Earl Thomas was in his neon-green, No. 29 practice jersey but watched journeyman Steven Terrell play free safety during practice. Thomas is on the physically-unable-to-perform (PUP) list.

Carroll said there will be no rush throughout August to get Thomas on the field. The All-Pro veteran had surgery Feb. 24 to repair a separated left shoulder and torn labrum tissue. Initial estimates were for a six-to-eight-month recovery, which is Aug. 24 to Oct. 24 — at the longest five games into the regular season.

Thomas told ESPN last week he wasn’t sure if he’d be ready to play in the opener. He hasn’t missed a start in 80 career regular-season and eight postseason games.

“We’re going to be really patient at this time of year, not jump to a decision,” Carroll said. “He’s working hard, making great progress. We’ll wait and see how long it takes to be safe and secure before he goes out. He plays with such reckless abandon that he’s got to be ready to go 100 percent.
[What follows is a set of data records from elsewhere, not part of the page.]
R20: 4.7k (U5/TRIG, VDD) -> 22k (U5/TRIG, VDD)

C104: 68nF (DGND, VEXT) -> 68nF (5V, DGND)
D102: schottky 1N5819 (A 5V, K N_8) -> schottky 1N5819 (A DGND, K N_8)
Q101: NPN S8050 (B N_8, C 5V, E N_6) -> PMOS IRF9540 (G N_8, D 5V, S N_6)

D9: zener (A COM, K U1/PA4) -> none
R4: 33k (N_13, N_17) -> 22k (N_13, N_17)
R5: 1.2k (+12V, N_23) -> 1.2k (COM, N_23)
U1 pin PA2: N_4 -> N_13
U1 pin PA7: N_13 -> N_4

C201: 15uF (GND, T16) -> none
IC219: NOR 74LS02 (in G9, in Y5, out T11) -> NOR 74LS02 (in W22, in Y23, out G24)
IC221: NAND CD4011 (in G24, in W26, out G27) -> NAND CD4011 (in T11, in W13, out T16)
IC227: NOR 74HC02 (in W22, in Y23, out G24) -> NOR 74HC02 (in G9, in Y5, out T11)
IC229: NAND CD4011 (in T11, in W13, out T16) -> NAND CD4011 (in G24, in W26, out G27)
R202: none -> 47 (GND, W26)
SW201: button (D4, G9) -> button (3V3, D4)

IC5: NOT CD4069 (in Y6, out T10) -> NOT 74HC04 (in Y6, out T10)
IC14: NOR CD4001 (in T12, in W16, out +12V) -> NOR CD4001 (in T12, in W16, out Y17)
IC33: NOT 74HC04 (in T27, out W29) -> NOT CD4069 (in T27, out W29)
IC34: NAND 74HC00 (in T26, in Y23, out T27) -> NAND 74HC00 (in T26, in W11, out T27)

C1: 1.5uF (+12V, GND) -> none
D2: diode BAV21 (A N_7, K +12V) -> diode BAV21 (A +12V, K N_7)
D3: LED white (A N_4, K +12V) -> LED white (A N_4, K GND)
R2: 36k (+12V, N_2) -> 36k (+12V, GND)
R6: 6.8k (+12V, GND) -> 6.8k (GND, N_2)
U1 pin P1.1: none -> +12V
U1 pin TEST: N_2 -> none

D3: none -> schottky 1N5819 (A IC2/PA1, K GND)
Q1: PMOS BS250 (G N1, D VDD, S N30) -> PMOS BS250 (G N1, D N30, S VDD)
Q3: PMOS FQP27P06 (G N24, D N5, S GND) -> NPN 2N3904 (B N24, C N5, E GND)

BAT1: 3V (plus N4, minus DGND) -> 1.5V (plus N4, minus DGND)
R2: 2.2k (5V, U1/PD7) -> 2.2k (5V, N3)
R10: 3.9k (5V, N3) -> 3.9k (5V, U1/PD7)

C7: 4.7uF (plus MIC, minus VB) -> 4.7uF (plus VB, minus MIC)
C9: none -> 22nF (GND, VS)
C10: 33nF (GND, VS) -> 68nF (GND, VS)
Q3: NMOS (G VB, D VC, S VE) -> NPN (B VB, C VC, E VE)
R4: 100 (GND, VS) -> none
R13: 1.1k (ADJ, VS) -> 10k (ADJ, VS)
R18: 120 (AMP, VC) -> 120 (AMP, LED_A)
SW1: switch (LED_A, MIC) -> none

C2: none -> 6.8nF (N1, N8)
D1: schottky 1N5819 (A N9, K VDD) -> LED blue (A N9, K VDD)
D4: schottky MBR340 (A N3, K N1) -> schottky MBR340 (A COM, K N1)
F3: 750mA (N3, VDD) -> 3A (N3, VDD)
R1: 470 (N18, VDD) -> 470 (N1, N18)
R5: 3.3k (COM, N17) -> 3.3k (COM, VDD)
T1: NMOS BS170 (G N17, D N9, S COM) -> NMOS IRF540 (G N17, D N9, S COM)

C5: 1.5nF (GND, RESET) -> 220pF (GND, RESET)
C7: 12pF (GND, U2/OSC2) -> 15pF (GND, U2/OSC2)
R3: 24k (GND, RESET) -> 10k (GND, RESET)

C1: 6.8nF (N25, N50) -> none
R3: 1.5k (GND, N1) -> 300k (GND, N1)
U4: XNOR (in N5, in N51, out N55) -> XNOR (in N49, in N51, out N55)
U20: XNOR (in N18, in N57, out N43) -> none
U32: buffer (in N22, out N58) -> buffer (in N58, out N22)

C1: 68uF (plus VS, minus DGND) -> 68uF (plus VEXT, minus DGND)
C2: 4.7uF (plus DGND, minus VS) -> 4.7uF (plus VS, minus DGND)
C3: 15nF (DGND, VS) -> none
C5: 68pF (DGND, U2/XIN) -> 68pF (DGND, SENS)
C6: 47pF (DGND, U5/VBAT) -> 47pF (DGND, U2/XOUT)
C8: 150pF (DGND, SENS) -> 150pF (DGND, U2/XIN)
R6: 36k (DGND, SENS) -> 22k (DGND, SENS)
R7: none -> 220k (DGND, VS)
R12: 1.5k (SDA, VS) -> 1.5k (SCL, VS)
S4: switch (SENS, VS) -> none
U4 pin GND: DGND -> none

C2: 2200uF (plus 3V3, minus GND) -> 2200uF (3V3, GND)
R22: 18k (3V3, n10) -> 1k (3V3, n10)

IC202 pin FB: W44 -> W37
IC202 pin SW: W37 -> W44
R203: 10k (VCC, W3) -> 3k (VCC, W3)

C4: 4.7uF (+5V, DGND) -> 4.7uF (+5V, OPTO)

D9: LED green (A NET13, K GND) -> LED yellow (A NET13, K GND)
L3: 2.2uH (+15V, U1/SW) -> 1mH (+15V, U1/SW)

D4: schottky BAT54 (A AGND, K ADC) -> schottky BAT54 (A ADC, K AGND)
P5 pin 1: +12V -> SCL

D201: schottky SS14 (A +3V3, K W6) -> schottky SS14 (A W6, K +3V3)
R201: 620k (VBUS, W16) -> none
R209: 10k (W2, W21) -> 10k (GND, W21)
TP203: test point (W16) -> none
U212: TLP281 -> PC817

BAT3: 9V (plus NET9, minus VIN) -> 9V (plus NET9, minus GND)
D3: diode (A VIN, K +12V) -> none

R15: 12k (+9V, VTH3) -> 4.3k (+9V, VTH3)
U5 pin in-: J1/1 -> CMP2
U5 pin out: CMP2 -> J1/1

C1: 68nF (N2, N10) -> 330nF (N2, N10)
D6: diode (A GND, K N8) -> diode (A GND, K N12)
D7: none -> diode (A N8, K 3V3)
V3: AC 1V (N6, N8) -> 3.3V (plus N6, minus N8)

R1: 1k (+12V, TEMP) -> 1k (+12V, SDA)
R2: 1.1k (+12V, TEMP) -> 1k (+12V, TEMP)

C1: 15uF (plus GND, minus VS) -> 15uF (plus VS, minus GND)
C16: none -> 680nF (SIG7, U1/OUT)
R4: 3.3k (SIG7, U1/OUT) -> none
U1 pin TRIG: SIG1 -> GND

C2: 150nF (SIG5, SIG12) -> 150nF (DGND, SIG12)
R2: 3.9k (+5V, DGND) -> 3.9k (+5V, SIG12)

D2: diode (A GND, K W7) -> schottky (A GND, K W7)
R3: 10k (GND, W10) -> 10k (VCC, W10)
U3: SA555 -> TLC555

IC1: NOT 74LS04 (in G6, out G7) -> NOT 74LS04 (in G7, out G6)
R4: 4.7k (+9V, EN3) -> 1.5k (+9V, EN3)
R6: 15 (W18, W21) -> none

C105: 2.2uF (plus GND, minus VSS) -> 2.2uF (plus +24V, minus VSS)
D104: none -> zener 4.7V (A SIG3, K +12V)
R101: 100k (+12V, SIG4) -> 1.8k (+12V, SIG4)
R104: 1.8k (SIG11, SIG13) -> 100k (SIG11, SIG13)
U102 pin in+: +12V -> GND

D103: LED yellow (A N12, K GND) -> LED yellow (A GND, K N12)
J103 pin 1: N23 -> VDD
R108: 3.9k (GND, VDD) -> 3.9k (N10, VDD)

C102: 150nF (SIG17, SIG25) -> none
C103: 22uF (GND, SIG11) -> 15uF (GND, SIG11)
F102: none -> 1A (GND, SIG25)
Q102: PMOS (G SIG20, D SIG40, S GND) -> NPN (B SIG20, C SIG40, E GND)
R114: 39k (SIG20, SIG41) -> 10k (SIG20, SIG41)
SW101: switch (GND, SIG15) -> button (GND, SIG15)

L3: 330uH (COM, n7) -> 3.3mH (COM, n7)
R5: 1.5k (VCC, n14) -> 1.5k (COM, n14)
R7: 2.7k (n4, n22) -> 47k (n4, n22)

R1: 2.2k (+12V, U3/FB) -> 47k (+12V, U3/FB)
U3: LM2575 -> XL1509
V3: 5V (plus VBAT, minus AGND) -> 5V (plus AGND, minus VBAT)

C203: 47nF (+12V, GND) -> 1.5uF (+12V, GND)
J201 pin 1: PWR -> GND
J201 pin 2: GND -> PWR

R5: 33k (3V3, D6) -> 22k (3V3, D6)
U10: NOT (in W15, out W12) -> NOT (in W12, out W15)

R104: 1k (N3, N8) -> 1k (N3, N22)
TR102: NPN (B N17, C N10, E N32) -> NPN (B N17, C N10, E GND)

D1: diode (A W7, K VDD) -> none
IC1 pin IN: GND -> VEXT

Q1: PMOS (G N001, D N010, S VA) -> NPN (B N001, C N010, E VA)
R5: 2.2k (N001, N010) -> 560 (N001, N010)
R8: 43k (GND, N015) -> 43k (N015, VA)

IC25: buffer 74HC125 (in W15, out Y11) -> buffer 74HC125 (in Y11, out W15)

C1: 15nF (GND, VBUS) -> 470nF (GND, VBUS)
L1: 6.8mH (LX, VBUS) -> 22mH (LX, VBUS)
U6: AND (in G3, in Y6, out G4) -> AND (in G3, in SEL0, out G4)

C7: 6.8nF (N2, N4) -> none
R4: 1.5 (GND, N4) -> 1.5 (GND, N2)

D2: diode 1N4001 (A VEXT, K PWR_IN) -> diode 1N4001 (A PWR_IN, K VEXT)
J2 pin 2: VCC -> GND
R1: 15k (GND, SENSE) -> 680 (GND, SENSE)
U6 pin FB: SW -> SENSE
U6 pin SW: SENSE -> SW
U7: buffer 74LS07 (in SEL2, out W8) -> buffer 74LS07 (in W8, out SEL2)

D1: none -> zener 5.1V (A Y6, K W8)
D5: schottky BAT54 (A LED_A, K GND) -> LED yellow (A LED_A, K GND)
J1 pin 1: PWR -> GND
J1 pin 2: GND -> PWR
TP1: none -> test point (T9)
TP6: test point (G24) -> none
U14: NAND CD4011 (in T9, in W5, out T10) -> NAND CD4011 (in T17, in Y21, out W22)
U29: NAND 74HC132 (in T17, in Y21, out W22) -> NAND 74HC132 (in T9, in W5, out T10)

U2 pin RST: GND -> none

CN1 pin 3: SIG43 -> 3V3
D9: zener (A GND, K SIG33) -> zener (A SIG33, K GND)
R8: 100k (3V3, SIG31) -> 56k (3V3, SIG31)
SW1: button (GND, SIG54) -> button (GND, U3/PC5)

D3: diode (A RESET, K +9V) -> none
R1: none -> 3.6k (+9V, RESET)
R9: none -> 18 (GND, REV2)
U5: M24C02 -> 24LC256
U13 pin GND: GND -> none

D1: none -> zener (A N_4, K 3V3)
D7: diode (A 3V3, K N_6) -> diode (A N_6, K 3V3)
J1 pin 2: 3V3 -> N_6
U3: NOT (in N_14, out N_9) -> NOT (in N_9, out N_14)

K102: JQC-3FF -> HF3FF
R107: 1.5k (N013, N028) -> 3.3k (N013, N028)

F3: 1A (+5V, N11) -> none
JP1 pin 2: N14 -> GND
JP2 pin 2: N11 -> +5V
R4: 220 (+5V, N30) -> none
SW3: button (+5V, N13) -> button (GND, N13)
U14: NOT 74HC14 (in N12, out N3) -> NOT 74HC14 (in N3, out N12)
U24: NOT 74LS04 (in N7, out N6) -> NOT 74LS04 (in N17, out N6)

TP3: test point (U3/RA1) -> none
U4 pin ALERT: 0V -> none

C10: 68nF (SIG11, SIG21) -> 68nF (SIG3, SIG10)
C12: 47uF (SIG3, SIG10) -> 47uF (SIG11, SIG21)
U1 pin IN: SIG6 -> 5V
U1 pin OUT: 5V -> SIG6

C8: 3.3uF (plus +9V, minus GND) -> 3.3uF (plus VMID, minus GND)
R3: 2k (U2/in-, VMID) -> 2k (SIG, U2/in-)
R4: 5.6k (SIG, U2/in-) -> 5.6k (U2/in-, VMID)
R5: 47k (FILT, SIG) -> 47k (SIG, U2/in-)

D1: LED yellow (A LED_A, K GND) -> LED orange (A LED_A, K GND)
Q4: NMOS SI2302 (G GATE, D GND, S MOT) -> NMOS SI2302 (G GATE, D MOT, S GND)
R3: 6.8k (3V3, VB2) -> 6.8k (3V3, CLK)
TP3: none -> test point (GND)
“We’re not going to jump the gun. Whatever that means, I don’t know.”


Defensive tackle Jesse Williams was on the field wearing his jersey but not participating in practice. But just being out there was remarkable. It’s been two months since doctors removed his cancerous kidney. This week the Australian, who missed his first two Seahawks seasons with knee injuries, climbed 832 stairs to the top of the Space Needle to benefit Seattle’s Fred Hutchinson Cancer Research Center.

Carroll reiterated Williams will have a chance to get back on the field in August to compete for a roster spot. For now, he and DB Dion Bailey (hamstring) are on the non-football injury list.

“This is remarkable that Jesse’s this close this time,” Carroll said. “He’s got to get in football shape. He’s missed two months of workout stuff so he’s got to get back in football shape. He’ll have some more evaluations done here soon but there is a chance that Jesse can make it back and play. And it will be just remarkable if that happens.

“He’s busting his tail to get that done and we’re pulling for him every step of the way.”


Lemuel Jeanpierre, backup to recently traded Max Unger for the last five seasons, and 2014 practice-squad guard Drew Nowak split first-team plays at center. Patrick Lewis, one of four starters at the position last season, and rookie converted college defensive tackle Kristjan Sokoli alternated as backups. Carroll said all four are in the running to replace Unger as starter this season. Jeanpierre would appear to have the inside track because of his familiarity with line coach Tom Cable’s calls and system. … CB Jeremy Lane (compound arm fracture, knee surgery in February), CB Tharold Simon (shoulder) and WR Paul Richardson (reconstructive knee surgery in January) are on the PUP list. Players on PUP at the start of camp are eligible to go on it to begin the regular season if they are still not ready to return then. The team can then activate those players starting after the sixth week of the regular season. … DT Brandon Mebane (torn hamstring in November) did most drills but was held out of team scrimmaging. He will try to do everything in practice on Saturday. … The Seahawks had a new player, No. 30, former Kansas State DB Ty Zimmerman, on the field watching practice but they’d yet to announce his transaction.